------ Material for the task

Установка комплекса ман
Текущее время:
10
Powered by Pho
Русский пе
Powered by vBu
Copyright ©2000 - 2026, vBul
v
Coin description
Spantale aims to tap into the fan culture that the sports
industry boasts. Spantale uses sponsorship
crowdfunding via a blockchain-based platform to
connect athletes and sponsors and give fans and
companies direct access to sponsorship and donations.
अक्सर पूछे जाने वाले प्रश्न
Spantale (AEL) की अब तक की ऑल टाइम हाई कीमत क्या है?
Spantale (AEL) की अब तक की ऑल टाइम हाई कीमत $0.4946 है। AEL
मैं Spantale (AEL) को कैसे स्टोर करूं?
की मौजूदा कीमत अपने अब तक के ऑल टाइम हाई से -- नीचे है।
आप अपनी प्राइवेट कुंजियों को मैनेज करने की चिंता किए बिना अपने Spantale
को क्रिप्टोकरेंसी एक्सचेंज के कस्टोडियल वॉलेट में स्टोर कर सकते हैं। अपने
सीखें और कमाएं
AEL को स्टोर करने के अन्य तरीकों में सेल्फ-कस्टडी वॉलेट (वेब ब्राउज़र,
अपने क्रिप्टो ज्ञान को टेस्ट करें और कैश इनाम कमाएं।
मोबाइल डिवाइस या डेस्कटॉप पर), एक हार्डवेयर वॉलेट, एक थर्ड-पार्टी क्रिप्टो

------------

Your instructions =>
Put every line of text from all the items above into a JSON list of strings, one string per line, and leave out any blank lines.

Response =>
[
  "Установка комплекса ман",
  "Текущее время:",
  "10",
  "Powered by Pho",
  "Русский пе",
  "Powered by vBu",
  "Copyright ©2000 - 2026, vBul",
  "v",
  "Coin description",
  "Spantale aims to tap into the fan culture that the sports",
  "industry boasts. Spantale uses sponsorship",
  "crowdfunding via a blockchain-based platform to",
  "connect athletes and sponsors and give fans and",
  "companies direct access to sponsorship and donations.",
  "अक्सर पूछे जाने वाले प्रश्न",
  "Spantale (AEL) की अब तक की ऑल टाइम हाई कीमत क्या है?",
  "Spantale (AEL) की अब तक की ऑल टाइम हाई कीमत $0.4946 है। AEL",
  "मैं Spantale (AEL) को कैसे स्टोर करूं?",
  "की मौजूदा कीमत अपने अब तक के ऑल टाइम हाई से -- नीचे है।",
  "आप अपनी प्राइवेट कुंजियों को मैनेज करने की चिंता किए बिना अपने Spantale",
  "को क्रिप्टोकरेंसी एक्सचेंज के कस्टोडियल वॉलेट में स्टोर कर सकते हैं। अपने",
  "सीखें और कमाएं",
  "AEL को स्टोर करने के अन्य तरीकों में सेल्फ-कस्टडी वॉलेट (वेब ब्राउज़र,",
  "अपने क्रिप्टो ज्ञान को टेस्ट करें और कैश इनाम कमाएं।",
  "मोबाइल डिवाइस या डेस्कटॉप पर), एक हार्डवेयर वॉलेट, एक थर्ड-पार्टी क्रिप्टो"
]